Exercise requirements
Quote the lines of the items word for word, beginning with the very first line and ending with the line that contains "felicità, al 15%", with both of those lines included.

Entries shown

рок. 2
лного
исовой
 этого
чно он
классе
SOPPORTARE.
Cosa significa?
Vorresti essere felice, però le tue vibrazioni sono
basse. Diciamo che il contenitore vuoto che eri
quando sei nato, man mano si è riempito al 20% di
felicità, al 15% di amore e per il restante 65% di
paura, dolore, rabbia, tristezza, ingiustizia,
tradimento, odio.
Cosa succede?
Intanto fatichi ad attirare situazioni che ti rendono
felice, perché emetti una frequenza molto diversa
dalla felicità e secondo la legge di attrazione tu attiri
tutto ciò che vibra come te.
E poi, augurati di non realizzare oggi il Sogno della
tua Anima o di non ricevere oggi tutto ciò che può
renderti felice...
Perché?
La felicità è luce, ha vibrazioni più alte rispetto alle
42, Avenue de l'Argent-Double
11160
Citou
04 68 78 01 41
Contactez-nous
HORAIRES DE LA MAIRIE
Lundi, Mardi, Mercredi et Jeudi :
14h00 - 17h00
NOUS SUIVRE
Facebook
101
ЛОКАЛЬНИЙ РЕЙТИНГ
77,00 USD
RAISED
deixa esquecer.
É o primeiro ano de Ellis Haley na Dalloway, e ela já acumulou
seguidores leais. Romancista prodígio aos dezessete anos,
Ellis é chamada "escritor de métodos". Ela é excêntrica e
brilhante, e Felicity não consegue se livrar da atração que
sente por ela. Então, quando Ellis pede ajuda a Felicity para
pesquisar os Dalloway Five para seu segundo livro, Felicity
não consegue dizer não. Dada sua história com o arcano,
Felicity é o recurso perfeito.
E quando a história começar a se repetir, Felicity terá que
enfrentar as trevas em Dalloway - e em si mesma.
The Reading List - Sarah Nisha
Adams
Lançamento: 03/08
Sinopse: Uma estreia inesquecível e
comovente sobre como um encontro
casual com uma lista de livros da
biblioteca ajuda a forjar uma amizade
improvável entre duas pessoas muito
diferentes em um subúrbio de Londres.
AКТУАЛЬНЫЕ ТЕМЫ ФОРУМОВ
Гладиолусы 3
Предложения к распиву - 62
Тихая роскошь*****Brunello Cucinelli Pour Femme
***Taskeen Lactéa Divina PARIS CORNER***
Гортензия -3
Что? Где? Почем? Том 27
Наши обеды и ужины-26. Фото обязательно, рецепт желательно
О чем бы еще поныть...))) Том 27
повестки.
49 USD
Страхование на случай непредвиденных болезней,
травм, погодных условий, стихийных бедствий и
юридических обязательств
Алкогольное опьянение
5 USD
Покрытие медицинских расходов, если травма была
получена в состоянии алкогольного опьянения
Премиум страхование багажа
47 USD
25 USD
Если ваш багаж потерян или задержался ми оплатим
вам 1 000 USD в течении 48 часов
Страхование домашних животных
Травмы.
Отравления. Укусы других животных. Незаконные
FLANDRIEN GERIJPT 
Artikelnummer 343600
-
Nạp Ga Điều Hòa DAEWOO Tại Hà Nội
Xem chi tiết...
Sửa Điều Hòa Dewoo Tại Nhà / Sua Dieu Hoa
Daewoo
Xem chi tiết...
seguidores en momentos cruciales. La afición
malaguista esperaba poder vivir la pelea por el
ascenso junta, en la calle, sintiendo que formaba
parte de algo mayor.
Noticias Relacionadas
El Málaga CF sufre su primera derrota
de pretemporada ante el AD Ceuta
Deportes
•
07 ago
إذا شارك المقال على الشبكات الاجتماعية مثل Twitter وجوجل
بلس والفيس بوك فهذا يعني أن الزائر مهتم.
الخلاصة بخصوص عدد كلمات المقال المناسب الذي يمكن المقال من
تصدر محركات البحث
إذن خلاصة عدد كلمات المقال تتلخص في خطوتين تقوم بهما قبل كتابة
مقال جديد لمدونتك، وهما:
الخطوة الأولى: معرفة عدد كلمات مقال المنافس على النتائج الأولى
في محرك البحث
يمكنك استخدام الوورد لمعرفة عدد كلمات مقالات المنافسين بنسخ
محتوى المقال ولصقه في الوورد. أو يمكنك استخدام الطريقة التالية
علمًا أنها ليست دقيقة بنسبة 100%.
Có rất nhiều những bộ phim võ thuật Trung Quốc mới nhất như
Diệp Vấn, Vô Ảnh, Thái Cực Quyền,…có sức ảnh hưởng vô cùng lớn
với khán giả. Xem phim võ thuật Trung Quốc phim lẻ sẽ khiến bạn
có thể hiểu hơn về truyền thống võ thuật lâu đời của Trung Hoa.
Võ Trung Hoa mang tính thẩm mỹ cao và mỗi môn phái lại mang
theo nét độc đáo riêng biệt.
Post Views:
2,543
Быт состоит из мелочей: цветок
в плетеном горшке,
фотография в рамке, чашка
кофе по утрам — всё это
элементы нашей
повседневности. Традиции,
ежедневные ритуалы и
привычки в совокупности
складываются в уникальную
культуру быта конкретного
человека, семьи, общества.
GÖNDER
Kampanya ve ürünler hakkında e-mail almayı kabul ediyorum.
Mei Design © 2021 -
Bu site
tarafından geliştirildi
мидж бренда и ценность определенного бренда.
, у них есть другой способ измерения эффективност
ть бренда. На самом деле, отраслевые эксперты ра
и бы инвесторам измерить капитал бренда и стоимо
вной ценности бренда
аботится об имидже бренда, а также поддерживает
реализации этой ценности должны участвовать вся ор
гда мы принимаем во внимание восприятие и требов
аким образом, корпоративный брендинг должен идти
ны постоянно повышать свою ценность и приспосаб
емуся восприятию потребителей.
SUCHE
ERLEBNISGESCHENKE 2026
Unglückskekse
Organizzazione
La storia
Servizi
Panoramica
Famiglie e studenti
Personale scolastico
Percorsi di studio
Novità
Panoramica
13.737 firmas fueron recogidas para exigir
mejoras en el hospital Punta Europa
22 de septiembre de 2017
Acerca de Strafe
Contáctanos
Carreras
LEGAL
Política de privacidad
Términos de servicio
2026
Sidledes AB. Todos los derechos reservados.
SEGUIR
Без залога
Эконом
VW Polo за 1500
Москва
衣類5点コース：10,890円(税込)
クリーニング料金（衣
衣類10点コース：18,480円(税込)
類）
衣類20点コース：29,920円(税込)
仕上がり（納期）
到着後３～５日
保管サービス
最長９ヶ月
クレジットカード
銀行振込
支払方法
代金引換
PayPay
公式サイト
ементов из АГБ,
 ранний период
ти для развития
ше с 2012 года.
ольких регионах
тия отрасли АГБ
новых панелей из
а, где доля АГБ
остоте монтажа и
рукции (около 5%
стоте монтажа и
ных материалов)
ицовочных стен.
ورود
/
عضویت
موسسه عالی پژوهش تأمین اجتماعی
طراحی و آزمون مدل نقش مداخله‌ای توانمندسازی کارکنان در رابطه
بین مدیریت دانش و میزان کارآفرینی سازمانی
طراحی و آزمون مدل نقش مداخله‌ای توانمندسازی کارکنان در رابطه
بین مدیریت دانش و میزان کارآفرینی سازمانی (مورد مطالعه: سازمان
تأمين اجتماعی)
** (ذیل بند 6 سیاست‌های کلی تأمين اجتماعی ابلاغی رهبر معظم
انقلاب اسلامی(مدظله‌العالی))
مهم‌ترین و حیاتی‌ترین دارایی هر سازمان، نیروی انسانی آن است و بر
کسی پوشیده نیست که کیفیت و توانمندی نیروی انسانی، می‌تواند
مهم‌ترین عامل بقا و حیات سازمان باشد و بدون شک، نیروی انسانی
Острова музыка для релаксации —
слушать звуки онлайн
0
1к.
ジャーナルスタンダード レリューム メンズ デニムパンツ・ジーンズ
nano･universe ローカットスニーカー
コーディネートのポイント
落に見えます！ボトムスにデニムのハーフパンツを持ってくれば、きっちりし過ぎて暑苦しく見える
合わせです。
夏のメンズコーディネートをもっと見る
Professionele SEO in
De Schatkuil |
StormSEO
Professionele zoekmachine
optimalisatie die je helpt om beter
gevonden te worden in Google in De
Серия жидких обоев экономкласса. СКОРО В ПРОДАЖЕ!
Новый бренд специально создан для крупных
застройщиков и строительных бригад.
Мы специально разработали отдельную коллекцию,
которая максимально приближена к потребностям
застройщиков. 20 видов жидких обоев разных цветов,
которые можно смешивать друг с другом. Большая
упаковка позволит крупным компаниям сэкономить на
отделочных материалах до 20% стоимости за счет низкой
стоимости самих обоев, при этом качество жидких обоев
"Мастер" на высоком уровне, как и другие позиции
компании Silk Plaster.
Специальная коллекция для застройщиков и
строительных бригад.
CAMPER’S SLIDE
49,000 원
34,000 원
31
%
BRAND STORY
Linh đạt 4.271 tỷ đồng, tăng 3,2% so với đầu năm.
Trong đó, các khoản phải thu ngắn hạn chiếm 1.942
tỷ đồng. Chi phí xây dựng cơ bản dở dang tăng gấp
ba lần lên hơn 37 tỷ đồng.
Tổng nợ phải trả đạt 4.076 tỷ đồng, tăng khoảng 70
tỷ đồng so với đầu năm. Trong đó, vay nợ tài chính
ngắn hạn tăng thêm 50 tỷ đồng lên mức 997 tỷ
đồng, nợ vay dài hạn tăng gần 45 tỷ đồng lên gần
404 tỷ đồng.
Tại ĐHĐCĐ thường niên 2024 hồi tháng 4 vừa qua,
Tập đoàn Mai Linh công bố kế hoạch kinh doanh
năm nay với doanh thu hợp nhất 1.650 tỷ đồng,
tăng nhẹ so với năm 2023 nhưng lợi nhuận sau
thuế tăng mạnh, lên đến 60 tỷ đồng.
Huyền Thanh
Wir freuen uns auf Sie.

Response for this exercise
рок. 2
лного
исовой
 этого
чно он
классе
SOPPORTARE.
Cosa significa?
Vorresti essere felice, però le tue vibrazioni sono
basse. Diciamo che il contenitore vuoto che eri
quando sei nato, man mano si è riempito al 20% di
felicità, al 15% di amore e per il restante 65% di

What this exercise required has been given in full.